--- RECORDS FOR THE TASK Enclosed Below ---

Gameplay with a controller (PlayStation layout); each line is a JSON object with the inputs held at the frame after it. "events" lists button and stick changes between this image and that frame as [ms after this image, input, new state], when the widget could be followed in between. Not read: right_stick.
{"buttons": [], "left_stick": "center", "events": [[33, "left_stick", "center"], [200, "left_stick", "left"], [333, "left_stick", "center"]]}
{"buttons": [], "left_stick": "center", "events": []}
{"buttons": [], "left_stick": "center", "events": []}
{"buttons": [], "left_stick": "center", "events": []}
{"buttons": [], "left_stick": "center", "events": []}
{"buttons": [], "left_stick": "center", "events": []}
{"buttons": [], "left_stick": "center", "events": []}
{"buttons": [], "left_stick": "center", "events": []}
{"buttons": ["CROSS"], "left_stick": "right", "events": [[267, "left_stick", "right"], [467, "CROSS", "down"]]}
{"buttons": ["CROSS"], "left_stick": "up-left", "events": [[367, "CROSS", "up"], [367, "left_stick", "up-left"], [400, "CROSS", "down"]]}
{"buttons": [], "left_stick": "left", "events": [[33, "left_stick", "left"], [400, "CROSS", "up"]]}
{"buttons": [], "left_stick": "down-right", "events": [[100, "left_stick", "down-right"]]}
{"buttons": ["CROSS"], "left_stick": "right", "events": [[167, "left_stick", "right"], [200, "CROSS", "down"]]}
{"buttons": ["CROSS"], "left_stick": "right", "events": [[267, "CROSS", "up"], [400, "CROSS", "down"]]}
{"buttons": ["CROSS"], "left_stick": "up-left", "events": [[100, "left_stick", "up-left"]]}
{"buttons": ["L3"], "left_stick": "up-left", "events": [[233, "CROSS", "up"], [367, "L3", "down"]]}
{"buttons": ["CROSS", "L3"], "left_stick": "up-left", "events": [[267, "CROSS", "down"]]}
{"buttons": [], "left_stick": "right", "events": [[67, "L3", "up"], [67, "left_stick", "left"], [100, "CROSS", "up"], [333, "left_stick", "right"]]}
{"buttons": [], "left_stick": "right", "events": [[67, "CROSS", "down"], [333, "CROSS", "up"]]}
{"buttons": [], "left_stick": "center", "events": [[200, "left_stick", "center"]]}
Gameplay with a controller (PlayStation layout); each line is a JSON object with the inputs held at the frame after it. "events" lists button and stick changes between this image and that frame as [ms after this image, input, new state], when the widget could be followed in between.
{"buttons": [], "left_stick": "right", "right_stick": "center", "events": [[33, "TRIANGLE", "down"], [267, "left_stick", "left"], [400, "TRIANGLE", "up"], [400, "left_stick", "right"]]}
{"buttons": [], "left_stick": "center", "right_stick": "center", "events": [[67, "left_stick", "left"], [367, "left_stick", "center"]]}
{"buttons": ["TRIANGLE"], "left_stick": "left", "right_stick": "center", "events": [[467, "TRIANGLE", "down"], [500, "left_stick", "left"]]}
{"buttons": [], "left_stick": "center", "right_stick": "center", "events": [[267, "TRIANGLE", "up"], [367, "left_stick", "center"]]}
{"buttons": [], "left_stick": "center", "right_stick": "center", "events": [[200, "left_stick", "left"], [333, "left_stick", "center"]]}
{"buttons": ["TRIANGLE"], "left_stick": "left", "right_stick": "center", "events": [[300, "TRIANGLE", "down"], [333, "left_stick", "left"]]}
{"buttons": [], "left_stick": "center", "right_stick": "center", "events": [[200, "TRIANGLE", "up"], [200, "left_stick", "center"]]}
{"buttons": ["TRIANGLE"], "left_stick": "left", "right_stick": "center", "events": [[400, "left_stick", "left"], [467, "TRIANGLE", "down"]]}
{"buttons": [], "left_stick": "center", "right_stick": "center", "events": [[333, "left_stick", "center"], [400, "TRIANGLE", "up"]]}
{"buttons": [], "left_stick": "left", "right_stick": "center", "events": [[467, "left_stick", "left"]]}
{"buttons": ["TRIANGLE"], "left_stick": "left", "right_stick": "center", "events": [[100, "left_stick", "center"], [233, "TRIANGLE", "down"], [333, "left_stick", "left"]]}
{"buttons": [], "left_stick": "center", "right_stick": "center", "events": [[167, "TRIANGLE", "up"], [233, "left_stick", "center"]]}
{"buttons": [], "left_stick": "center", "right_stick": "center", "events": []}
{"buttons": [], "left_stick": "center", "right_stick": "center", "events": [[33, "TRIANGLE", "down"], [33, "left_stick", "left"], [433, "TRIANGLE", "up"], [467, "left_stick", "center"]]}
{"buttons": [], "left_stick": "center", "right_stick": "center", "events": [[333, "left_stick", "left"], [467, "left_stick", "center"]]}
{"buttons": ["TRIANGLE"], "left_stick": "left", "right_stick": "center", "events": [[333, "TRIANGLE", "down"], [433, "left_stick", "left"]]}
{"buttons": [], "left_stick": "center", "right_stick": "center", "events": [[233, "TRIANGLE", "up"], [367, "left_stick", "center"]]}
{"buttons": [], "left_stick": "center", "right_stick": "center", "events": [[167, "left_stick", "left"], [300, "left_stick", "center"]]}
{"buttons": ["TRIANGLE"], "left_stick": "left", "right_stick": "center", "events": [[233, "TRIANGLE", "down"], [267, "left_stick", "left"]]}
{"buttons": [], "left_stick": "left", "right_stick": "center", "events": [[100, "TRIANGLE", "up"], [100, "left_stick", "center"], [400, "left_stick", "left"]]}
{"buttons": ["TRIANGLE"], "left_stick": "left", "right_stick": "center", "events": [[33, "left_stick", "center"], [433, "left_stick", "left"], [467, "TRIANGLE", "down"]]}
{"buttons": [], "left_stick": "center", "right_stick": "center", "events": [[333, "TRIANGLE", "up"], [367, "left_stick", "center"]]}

--- End of Enclosed RECORDS FOR THE TASK ---

:: ACTIVITY ::
Reproduce the data exactly. Keep every line intact.

:: ANSWER FOR THIS EXERCISE ::
Gameplay with a controller (PlayStation layout); each line is a JSON object with the inputs held at the frame after it. "events" lists button and stick changes between this image and that frame as [ms after this image, input, new state], when the widget could be followed in between. Not read: right_stick.
{"buttons": [], "left_stick": "center", "events": [[33, "left_stick", "center"], [200, "left_stick", "left"], [333, "left_stick", "center"]]}
{"buttons": [], "left_stick": "center", "events": []}
{"buttons": [], "left_stick": "center", "events": []}
{"buttons": [], "left_stick": "center", "events": []}
{"buttons": [], "left_stick": "center", "events": []}
{"buttons": [], "left_stick": "center", "events": []}
{"buttons": [], "left_stick": "center", "events": []}
{"buttons": [], "left_stick": "center", "events": []}
{"buttons": ["CROSS"], "left_stick": "right", "events": [[267, "left_stick", "right"], [467, "CROSS", "down"]]}
{"buttons": ["CROSS"], "left_stick": "up-left", "events": [[367, "CROSS", "up"], [367, "left_stick", "up-left"], [400, "CROSS", "down"]]}
{"buttons": [], "left_stick": "left", "events": [[33, "left_stick", "left"], [400, "CROSS", "up"]]}
{"buttons": [], "left_stick": "down-right", "events": [[100, "left_stick", "down-right"]]}
{"buttons": ["CROSS"], "left_stick": "right", "events": [[167, "left_stick", "right"], [200, "CROSS", "down"]]}
{"buttons": ["CROSS"], "left_stick": "right", "events": [[267, "CROSS", "up"], [400, "CROSS", "down"]]}
{"buttons": ["CROSS"], "left_stick": "up-left", "events": [[100, "left_stick", "up-left"]]}
{"buttons": ["L3"], "left_stick": "up-left", "events": [[233, "CROSS", "up"], [367, "L3", "down"]]}
{"buttons": ["CROSS", "L3"], "left_stick": "up-left", "events": [[267, "CROSS", "down"]]}
{"buttons": [], "left_stick": "right", "events": [[67, "L3", "up"], [67, "left_stick", "left"], [100, "CROSS", "up"], [333, "left_stick", "right"]]}
{"buttons": [], "left_stick": "right", "events": [[67, "CROSS", "down"], [333, "CROSS", "up"]]}
{"buttons": [], "left_stick": "center", "events": [[200, "left_stick", "center"]]}
Gameplay with a controller (PlayStation layout); each line is a JSON object with the inputs held at the frame after it. "events" lists button and stick changes between this image and that frame as [ms after this image, input, new state], when the widget could be followed in between.
{"buttons": [], "left_stick": "right", "right_stick": "center", "events": [[33, "TRIANGLE", "down"], [267, "left_stick", "left"], [400, "TRIANGLE", "up"], [400, "left_stick", "right"]]}
{"buttons": [], "left_stick": "center", "right_stick": "center", "events": [[67, "left_stick", "left"], [367, "left_stick", "center"]]}
{"buttons": ["TRIANGLE"], "left_stick": "left", "right_stick": "center", "events": [[467, "TRIANGLE", "down"], [500, "left_stick", "left"]]}
{"buttons": [], "left_stick": "center", "right_stick": "center", "events": [[267, "TRIANGLE", "up"], [367, "left_stick", "center"]]}
{"buttons": [], "left_stick": "center", "right_stick": "center", "events": [[200, "left_stick", "left"], [333, "left_stick", "center"]]}
{"buttons": ["TRIANGLE"], "left_stick": "left", "right_stick": "center", "events": [[300, "TRIANGLE", "down"], [333, "left_stick", "left"]]}
{"buttons": [], "left_stick": "center", "right_stick": "center", "events": [[200, "TRIANGLE", "up"], [200, "left_stick", "center"]]}
{"buttons": ["TRIANGLE"], "left_stick": "left", "right_stick": "center", "events": [[400, "left_stick", "left"], [467, "TRIANGLE", "down"]]}
{"buttons": [], "left_stick": "center", "right_stick": "center", "events": [[333, "left_stick", "center"], [400, "TRIANGLE", "up"]]}
{"buttons": [], "left_stick": "left", "right_stick": "center", "events": [[467, "left_stick", "left"]]}
{"buttons": ["TRIANGLE"], "left_stick": "left", "right_stick": "center", "events": [[100, "left_stick", "center"], [233, "TRIANGLE", "down"], [333, "left_stick", "left"]]}
{"buttons": [], "left_stick": "center", "right_stick": "center", "events": [[167, "TRIANGLE", "up"], [233, "left_stick", "center"]]}
{"buttons": [], "left_stick": "center", "right_stick": "center", "events": []}
{"buttons": [], "left_stick": "center", "right_stick": "center", "events": [[33, "TRIANGLE", "down"], [33, "left_stick", "left"], [433, "TRIANGLE", "up"], [467, "left_stick", "center"]]}
{"buttons": [], "left_stick": "center", "right_stick": "center", "events": [[333, "left_stick", "left"], [467, "left_stick", "center"]]}
{"buttons": ["TRIANGLE"], "left_stick": "left", "right_stick": "center", "events": [[333, "TRIANGLE", "down"], [433, "left_stick", "left"]]}
{"buttons": [], "left_stick": "center", "right_stick": "center", "events": [[233, "TRIANGLE", "up"], [367, "left_stick", "center"]]}
{"buttons": [], "left_stick": "center", "right_stick": "center", "events": [[167, "left_stick", "left"], [300, "left_stick", "center"]]}
{"buttons": ["TRIANGLE"], "left_stick": "left", "right_stick": "center", "events": [[233, "TRIANGLE", "down"], [267, "left_stick", "left"]]}
{"buttons": [], "left_stick": "left", "right_stick": "center", "events": [[100, "TRIANGLE", "up"], [100, "left_stick", "center"], [400, "left_stick", "left"]]}
{"buttons": ["TRIANGLE"], "left_stick": "left", "right_stick": "center", "events": [[33, "left_stick", "center"], [433, "left_stick", "left"], [467, "TRIANGLE", "down"]]}
{"buttons": [], "left_stick": "center", "right_stick": "center", "events": [[333, "TRIANGLE", "up"], [367, "left_stick", "center"]]}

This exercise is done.